Karni finally tracks Hans down and tries to take him into custody. Hans panics again and barricades himself in Ya'el's room with her rifle, but Ya'el and Karni get him to admit he needs help and to give himself up.

==Cast==
- Kirk Douglas as Hans Müller
- Milly Vitale as Ya'el
- Paul Stewart as Detective Karni
- Joseph Walsh as Yehoshua Bresler
- Alf Kjellin as Daniel
- Beverly Washburn as Susy, a young refugee girl Hans befriends in Haifa
- Charles Lane as Rosenberg
- John Banner as Emile Halevy, the sole witness to Hans' assault on the policeman
- Richard Benedict as Police Officer Kogan
- Oskar Karlweis as Willy Schmidt

== Production ==
The film, described as a "prestige ingathering" for Kramer, was directed by non-Jew Edward Dmytryk, who had directed Crossfire, a 1947 film about anti-Semitism. The musical score was by avant-garde composer George Antheil, whose best known composition was the Ballet Mécanique. Douglas had worked with Kramer in Champion, the 1949 film that earned Douglas an Academy Award nomination.

The Juggler was one of the movies that producer Stanley Kramer made for Columbia Pictures as part of a $25-million thirty-film deal in 1951. Screenwriter Michael Blankfort was initially supposed to have directed the film, but was denied a passport because of his failure to exonerate himself of alleged membership in the Communist Party. His replacement, Dmytryk, ironically was a member of the Hollywood Ten accused Communists.

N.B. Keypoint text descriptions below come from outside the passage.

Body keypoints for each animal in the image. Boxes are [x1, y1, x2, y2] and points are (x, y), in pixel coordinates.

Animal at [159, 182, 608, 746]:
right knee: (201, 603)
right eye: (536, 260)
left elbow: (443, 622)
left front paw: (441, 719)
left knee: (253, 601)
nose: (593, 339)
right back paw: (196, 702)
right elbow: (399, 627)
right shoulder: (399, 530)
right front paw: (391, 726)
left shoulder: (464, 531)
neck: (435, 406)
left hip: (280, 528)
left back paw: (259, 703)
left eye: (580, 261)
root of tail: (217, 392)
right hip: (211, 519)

Israel was anxious for the film to be made, for financial as well as propaganda reasons, and Israelis were upset that while all but one outdoor scene was filmed in Israel, indoor scenes were shot at studios in Los Angeles for contractual reasons. The producers initially sought to hire German actress Ursula Thiess for the role of Ya'el, but the Israeli consul in Los Angeles protested that doing so would "create a very unwelcome and unnecessary controversy."

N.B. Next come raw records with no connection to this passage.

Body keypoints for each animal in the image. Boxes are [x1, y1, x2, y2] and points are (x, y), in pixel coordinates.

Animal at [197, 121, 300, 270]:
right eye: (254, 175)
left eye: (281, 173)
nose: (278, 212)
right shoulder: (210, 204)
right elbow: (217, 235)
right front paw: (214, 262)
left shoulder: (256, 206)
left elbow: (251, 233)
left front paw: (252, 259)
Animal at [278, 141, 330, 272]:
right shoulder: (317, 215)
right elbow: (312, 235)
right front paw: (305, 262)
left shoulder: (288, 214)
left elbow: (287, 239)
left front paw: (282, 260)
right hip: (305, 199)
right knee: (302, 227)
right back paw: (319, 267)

Filming took place in Israel in late 1952 in Haifa, the kibbutz Hanita on the border with Lebanon and other locations in the Upper Galilee. One scene was shot in a ruined house in Iqrit, a Christian Arab town whose residents were relocated by Israeli forces during the 1948 Arab-Israeli War. The filming took place shortly after the village was blown up by the Israel Defense Forces, which had caused an international controversy, though the army required that the village itself not be filmed and its name not be mentioned.

==Reception==
New York Times critic Bosley Crowther wrote that "thanks to the conception and to the performance that Mr. Douglas gives, a strong and compelling sense of character and of human pathos does come through." He said that the film "may not be entirely consistent dramatically, but it offers a fast and fascinating journey through modern Israel, in addition to an intriguing and often touching study of a man."

Variety said the film was "smartly presented without undue race or religious emphasis, so the entertainment is non-sectarian."

== Legacy ==
Writing in The Forward after Kirk Douglas' death in 2020, Henry Sapoznik called The Juggler the "Jewish Kirk Douglas film that everyone seems to have forgotten," and said that it was not only the first film to conflate Holocaust atrocities and the promise of Jewish healing in the newly formed state of Israel, but – thanks to Kramer's passion for verisimilitude — also the first Hollywood film to shoot there." Sapoznik observed that the film was largely forgotten because of the success of the Otto Preminger film Exodus in 1960, which also was filmed in Israel and was in rich Technicolor, unlike the black and white Juggler.

In their book Hollywood and Israel: A History (2022), Tony Shaw and Giora Goodman note that since Iqrit has since been completely demolished, the scene shot there has "in retrospect an unexpected documentary power and symbolic significance that neither the filmmakers nor the Israeli authorities could have ever envisaged."